Hi , can anyone please kindly advise if this is a normal behaviour / not harmful to the bird. 

1) Budgie likes to pick at her own dried poop, sometimes even takes whatever she finds in it and eats it.

2) She flies down when no one is looking ( or so she thinks ! ) and pecks at the cats food, which has meat in it.

Thanks very much in advance for the answers


----------



## aluz (Jul 24, 2011)

About the poop, you can check the information on this link: http://talkbudgies.com/articles-general-budgie-info/359594-why-my-budgie-eating-its-poop.html

Regarding the cat food, it's best to not allow your budgie access to it, not only can it be detrimental to her health but it can also be dangerous if your cat happens to be around.

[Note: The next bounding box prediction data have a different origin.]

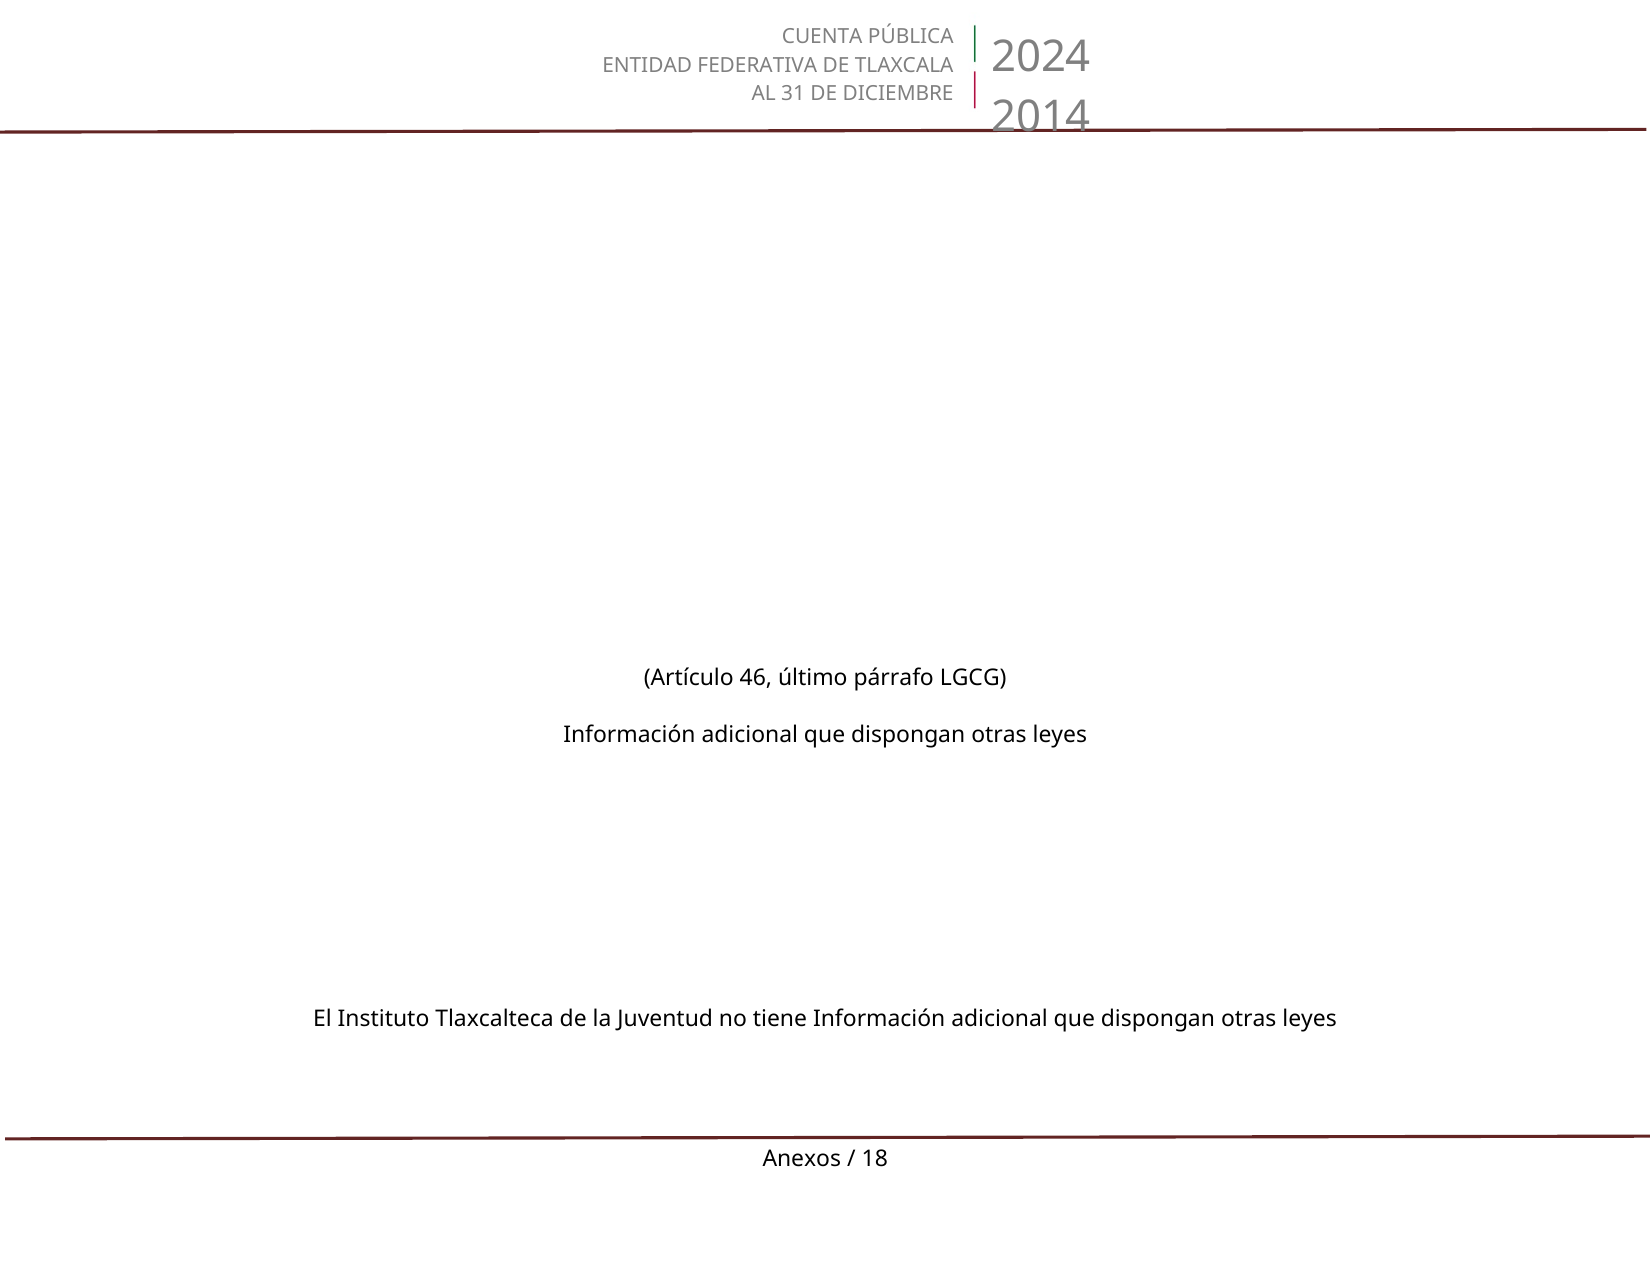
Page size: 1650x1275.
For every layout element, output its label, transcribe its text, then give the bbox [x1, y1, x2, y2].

text (Artículo 46, último párrafo LGCG) [112, 661, 1537, 692]
picture [968, 12, 985, 112]
text Información adicional que dispongan otras leyes [112, 718, 1537, 749]
text El Instituto Tlaxcalteca de la Juventud no tiene Información adicional que dispongan otras leyes [112, 1002, 1537, 1033]
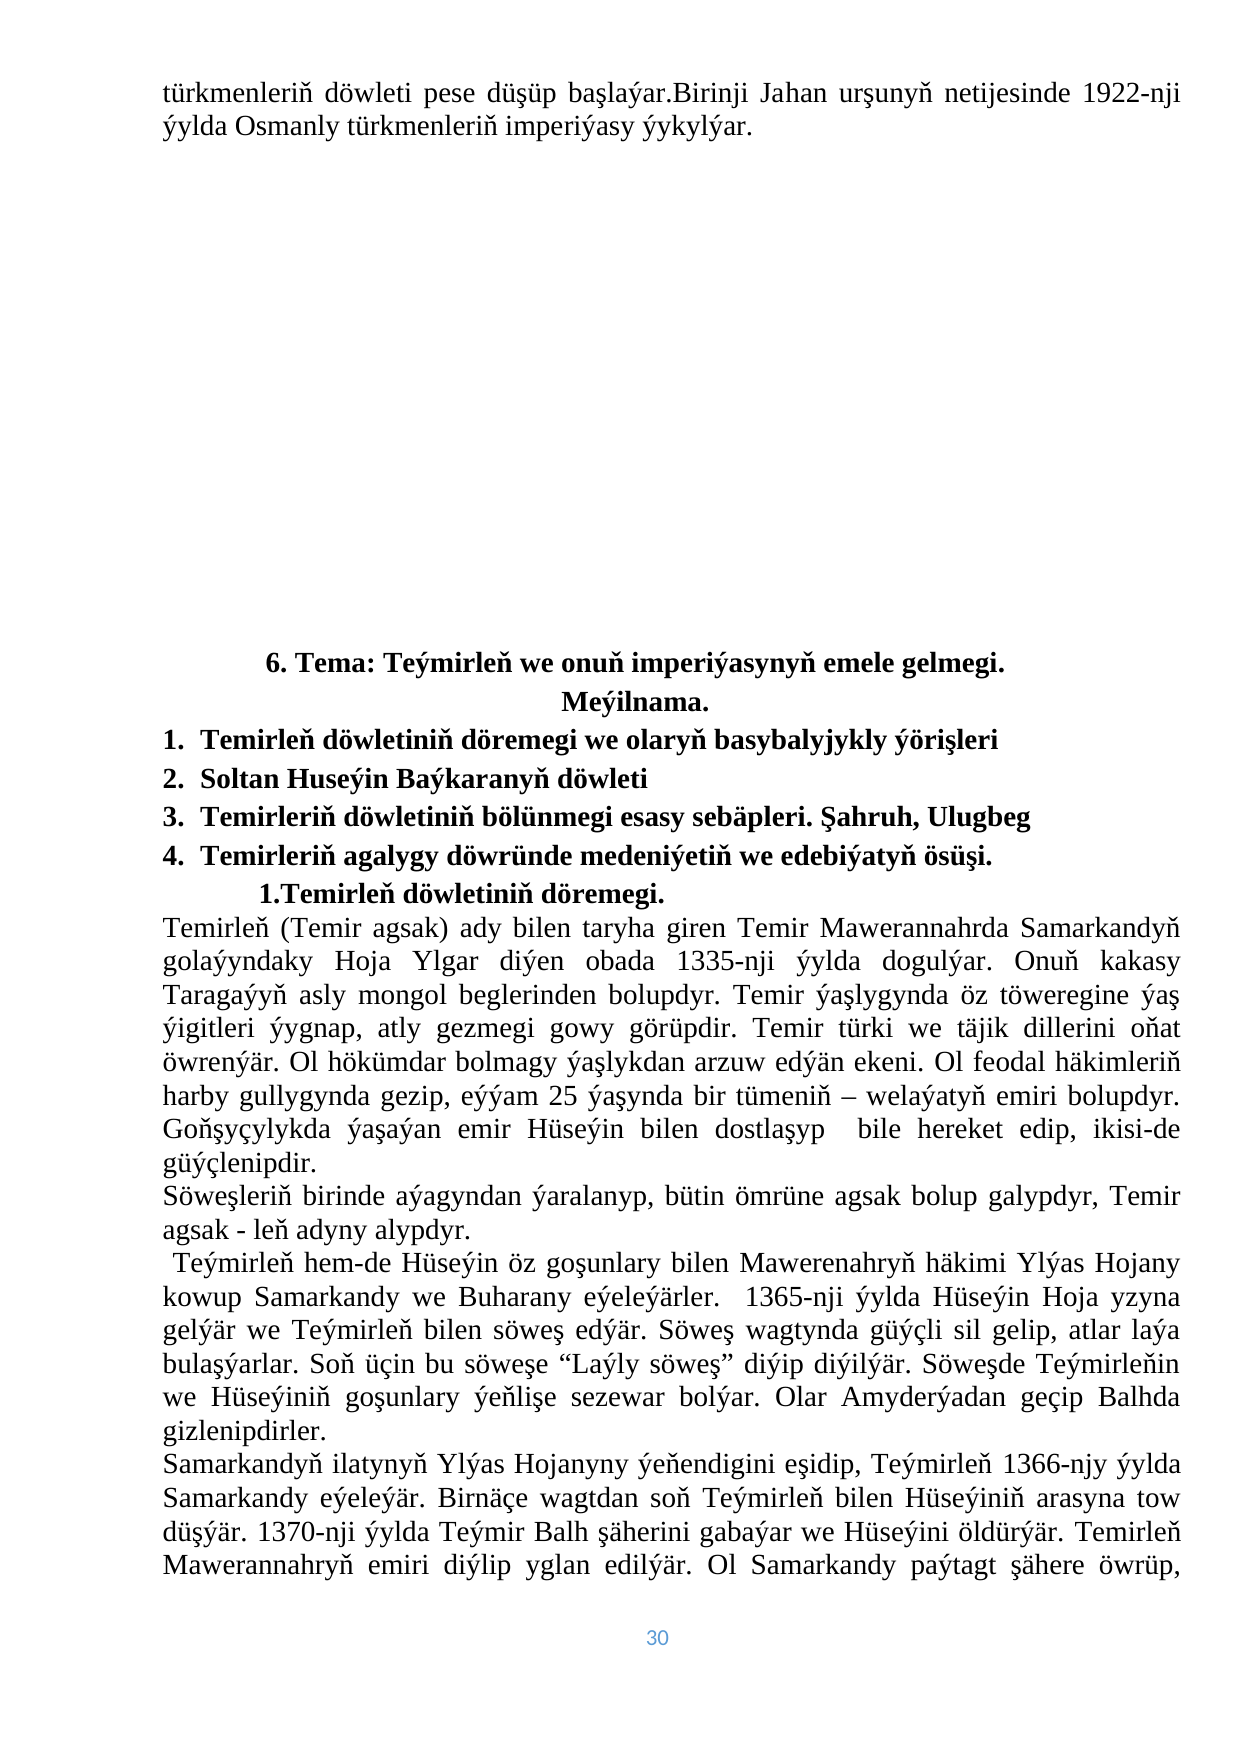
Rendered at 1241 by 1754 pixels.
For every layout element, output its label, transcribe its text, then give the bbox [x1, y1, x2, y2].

text Temirleň (Temir agsak) ady bilen taryha giren Temir Mawerannahrda Samarkandyň golaýyndaky Hoja Ylgar diýen obada 1335-nji ýylda dogulýar. Onuň kakasy Taragaýyň asly mongol beglerinden bolupdyr. Temir ýaşlygynda öz töweregine ýaş ýigitleri ýygnap, atly gezmegi gowy görüpdir. Temir türki we täjik dillerini oňat öwrenýär. Ol hökümdar bolmagy ýaşlykdan arzuw edýän ekeni. Ol feodal häkimleriň harby gullygynda gezip, eýýam 25 ýaşynda bir tümeniň – welaýatyň emiri bolupdyr. Goňşyçylykda ýaşaýan emir Hüseýin bilen dostlaşyp bile hereket edip, ikisi-de güýçlenipdir. [162, 910, 1181, 1178]
text Meýilnama. [162, 684, 1108, 717]
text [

When having different species of pets sharing the same household, strict rules must be implemented in order to ensure the safety of all pets:
http://talkbudgies.com/general-budgie-talk/329945-cats-dogs-predators-birds-prey.html


----------



## BlueBirdNYC (Aug 26, 2016)

Thanks for this thread. My budgie eats his poop as well and I was going to ask about it. I'll check out the link. Thanks.... !


----------



## Anastasia1986 (Dec 29, 2012)

Thanks very much for the reply, will check the link about the poop . 
Cats don't bother her at all as they all grew up together , and we make sure to close the door when budgie is alone just in case , but thank you for the link about that too all the same ! 
Will make sure she doesn't get access to the cats food, will be best to just re locate the feeding area altogether.


----------



## StarlingWings (Mar 15, 2013)

Anastasia,

I'm glad that you always take precautions to ensure your cats and budgies never come into contact with each other :thumbsup:

*For other members*, even if you think your pets are "friendly" or "used" to the budgies, there's no saying when their instincts will come out, so always play on the safe side and don't let them come into contact


----------



## justmoira (Aug 29, 2014)

Anastasia1986 said:


> Thanks very much for the reply, will check the link about the poop .
> Cats don't bother her at all as they all grew up together , and we make sure to close the door when budgie is alone just in case , but thank you for the link about that too all the same !
> Will make sure she doesn't get access to the cats food, will be best to just re locate the feeding area altogether.


Good you keep them separate. I think too many people forget one solid fact:

All it takes is one little change, and the *budgie will pay with THEIR LIFE*. You will feel awful, heck even your cat or dog might feel guilt. But your bird won't feel anything, because they *will be DEAD*.


----------